Growing up, my family opened our Christmas gifts to each other on Christmas Eve. Then on Christmas morning "Santa" came and left us toys, and presents, and goodies in our stockings. We did not have a fireplace (okay we did, but it was bricked up and behind my parents bedroom wall) so we left our stockings under the tree in anticipation of treats and amazing things.
My older sister and younger brother's stocking was hand knitted by our mom, and I was always a little bit jealous of them. While tjhey were skinnier than my stocking, they s-t-r-e-t-c-h-e-d in length and width and as a child I always thought they held many more treats. My stocking, also made by our mom, was appliqued from fabric and did not stretch at all. My parents did not have stockings. I don't remember ever thinking that was strange, but I was aware that it was different from my friends, whose families all had stockings, even the pets!
I have learned over the years, as a sister, a mom, and friend, that there are two types of "stocking people" - those who turn it upside down and pour it all out so to see EVERYTHING at once, and those that pull things out one item at a time and treasure the feeling of excitement and joy over and over again. Both ways have pros and cons, and in my life I have been both a "dumper" and "digger." I now prefer to be a digger.
Our stockings were always filled to overflowing. While the toys, gifts, and small treasures changed from year to year, based on our current wants, needs, and loves, the core of the stockings were always the same. We got an orange or tangerines, a large handful of a variety of un-shelled nuts, chocolate coins, and candy canes. The orange and the nuts were family traditions handed down from my dad's childhood. I also passed those traditions onto my sons, as we always had oranges and nuts in their stockings.
I started to make my twin boys matching cross stitch stockings when they were two, but I bought printed kits and I quickly learned that I really dislike doing printed cross stitch kits. Our babysitter, Robyn, finished them for me. She worked on them each day while the boys took their naps. They are packed up with the boys Christmas decorations, which are still stored in our garage. G is in Uruguay and wants us to hold onto his until he someday moves back to America, and M is in Ohio, looking for a job, and not ready to take possession of "the rest of his belongings" just yet.
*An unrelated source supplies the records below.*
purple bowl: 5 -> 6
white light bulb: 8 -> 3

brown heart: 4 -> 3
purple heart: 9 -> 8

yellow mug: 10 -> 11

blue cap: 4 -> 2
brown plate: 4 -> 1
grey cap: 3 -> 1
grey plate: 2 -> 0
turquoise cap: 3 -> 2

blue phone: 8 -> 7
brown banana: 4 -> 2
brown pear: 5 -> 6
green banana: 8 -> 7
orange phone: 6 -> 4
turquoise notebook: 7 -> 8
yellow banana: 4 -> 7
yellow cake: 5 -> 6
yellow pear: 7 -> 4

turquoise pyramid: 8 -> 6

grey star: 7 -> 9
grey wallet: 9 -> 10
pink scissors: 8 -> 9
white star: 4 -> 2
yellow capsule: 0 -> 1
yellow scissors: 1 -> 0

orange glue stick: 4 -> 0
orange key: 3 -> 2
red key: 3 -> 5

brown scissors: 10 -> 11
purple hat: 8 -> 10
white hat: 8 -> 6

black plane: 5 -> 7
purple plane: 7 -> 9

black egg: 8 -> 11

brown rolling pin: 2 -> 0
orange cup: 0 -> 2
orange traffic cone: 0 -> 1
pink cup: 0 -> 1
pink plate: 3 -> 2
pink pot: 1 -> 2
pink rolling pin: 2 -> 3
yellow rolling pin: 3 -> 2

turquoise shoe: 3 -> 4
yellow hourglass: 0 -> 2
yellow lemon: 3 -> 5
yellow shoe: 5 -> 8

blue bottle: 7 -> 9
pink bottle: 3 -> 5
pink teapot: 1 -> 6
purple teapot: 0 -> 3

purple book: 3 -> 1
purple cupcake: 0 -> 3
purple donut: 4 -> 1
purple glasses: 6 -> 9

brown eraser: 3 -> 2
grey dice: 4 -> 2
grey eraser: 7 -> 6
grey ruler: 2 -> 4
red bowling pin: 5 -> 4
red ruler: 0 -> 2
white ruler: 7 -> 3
My future Mother-In-Law endeared herself to me with a Christmas Stocking during my first visit to her home at Christmas in 1984. Christmas morning we all came down stairs and there was a stocking with a 3x5 card paper clipped to the cuff. The card had my name written on it, and was covering the name of Fred's brother's ex wife. Alice, now my Mother-In-Law, realized as she was preparing the stockings for her large family, that I did not have one. She wanted me to feel welcome and part of the family, so she put together a stocking for me at the last minute. That simple gesture made the fact that I was thousands of miles away from my family and friends a little easier to handle.